1.Efficient Estimation of Word Representations in Vector Space (2013)

목차

  1. Abstract
  2. Introduction
  3. Model Architectures

    1. NNLM ( Feedforward NNLM )
    2. RNNLM ( Recurrent NNLM )
  4. New Log-Linear Models
    1. CBOW
    2. Skip-gram


Abstract

Word2Vec : (1) Skip-gram & (2) CBOW

  • able to capture the similarity of words
  • improvement in accuracy & speed


1. Introduction

Previous models : N-gram … similarity (X) & use indices (O)

Proposes “distributed representations of words”

( \(\leftrightarrow\) previous ones were “SPARSE” representation….one-hot encoded vector )


2. Model Architectures

This paper focuses on “distributed representations” of words, learned by NN

Training Complexity : \(O=E \times T \times Q\)

  • \(E\) : training epoch
  • \(T\) : number of words
  • \(Q\) : (defined further for each model architecture)

use SGD & BP


2-1. NNLM (Feedforward NNLM)

consists of 1) input, 2) projection, 3) hidden, 4) output layers

1) Input layer

  • \(N\) words are one-hot encoded ( = 1-of-V coding )

2) Projection layer

  • dimension : \(N \times D\)
  • shared projection matrix

3) Hidden layer

  • projection-hidden layer : complex computation

    ( since values in projection layer are dense )

  • compute “probability distribution” over all the words in vocabulary

4) Output layer

  • dimension : \(V\)


Time complexity : \(Q=(N\times D) + (N\times D \times H) + (H \times V)\)

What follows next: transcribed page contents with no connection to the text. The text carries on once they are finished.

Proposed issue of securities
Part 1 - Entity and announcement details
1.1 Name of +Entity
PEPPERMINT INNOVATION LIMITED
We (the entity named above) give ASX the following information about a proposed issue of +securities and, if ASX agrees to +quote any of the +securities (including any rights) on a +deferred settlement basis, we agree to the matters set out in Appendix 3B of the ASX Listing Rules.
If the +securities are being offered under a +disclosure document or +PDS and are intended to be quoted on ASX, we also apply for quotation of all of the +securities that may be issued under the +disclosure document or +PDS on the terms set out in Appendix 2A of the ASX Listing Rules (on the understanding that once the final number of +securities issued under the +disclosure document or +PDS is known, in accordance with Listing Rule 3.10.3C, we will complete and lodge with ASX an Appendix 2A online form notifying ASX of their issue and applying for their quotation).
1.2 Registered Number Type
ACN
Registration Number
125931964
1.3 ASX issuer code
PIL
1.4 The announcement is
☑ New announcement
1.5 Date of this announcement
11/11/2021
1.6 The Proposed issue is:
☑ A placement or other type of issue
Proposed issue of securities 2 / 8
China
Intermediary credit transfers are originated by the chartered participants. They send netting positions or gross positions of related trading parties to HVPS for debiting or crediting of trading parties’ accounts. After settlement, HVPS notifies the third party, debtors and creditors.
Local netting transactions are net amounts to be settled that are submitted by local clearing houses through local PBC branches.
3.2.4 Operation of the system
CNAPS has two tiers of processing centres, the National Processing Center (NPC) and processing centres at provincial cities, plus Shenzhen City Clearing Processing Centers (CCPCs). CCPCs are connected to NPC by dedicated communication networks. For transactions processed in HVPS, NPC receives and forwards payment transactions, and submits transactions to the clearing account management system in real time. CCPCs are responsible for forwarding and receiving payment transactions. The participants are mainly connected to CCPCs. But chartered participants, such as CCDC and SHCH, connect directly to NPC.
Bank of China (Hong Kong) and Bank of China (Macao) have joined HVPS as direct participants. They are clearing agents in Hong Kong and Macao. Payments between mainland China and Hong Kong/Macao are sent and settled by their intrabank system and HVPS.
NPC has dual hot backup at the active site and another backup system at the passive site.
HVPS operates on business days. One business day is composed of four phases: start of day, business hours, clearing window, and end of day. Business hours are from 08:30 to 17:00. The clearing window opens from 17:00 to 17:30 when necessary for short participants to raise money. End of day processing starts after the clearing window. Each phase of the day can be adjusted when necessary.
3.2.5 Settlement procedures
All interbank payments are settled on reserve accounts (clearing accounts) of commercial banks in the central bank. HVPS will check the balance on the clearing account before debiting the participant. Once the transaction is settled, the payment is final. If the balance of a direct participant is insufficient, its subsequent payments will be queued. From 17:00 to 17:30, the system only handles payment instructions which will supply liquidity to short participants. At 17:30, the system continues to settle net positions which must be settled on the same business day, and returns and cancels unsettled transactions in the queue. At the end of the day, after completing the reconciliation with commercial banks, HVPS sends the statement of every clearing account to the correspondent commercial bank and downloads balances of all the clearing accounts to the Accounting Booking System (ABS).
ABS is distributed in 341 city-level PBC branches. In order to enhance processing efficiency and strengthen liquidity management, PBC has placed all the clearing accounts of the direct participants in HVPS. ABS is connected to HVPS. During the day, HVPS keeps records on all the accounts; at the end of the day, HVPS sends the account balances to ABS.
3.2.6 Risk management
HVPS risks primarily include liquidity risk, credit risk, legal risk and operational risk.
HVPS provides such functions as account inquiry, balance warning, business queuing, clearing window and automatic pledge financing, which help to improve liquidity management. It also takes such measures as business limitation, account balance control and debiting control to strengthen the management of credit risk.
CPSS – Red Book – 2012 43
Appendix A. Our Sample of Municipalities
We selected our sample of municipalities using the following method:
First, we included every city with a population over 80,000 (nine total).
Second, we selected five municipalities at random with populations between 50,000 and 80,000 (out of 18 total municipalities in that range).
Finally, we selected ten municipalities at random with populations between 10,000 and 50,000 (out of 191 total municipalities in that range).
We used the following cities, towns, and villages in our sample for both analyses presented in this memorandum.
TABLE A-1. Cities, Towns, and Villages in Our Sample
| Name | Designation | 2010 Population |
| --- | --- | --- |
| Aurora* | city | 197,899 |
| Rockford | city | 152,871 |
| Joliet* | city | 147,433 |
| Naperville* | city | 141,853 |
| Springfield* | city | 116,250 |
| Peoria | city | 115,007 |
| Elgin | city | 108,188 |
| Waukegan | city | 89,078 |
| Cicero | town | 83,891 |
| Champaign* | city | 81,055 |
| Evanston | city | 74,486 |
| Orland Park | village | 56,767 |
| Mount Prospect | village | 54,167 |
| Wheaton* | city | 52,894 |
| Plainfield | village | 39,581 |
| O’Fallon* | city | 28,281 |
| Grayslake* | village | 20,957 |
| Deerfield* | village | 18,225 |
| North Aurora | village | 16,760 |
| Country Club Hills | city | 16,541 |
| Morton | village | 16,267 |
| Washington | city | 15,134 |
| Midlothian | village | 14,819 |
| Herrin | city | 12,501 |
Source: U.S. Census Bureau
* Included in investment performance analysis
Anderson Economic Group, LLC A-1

  • last term \((H \times V)\) is the dominating term

    \(\rightarrow\) use Negative Sampling, Hierarchical softmax to reduce this!

    \(\rightarrow\) from \(V\) to \(\log_2V\)


figure2


2-2. RNNLM (Recurrent NNLM)

overcome limitation of NNLM ( = need to specify context length, N )

RNN :

  • input, hidden, output layer (no projection layer)

  • information from past can be represented by “hidden layer state” \(h_t\)

    ( updated by \(x_t\) and \(h_{t-1}\) )


Time complexity : \(Q=(H\times H) + (H \times V)\)

  • last term \((H \times V)\) is the dominating term

    \(\rightarrow\) use Negative Sampling, Hierarchical softmax to reduce this!

    \(\rightarrow\) from \(V\) to \(\log_2V\)


3. New Log-Linear Models

propose 2 models, (1) CBOW & (2) Skip-gram


3-1. CBOW

figure2

\(Q = (N \times D) + (D \times \log_2(V))\).


figure2

3-2. Skip-gram

figure2

\(Q = C \times (D + D \times \log_2(V))\).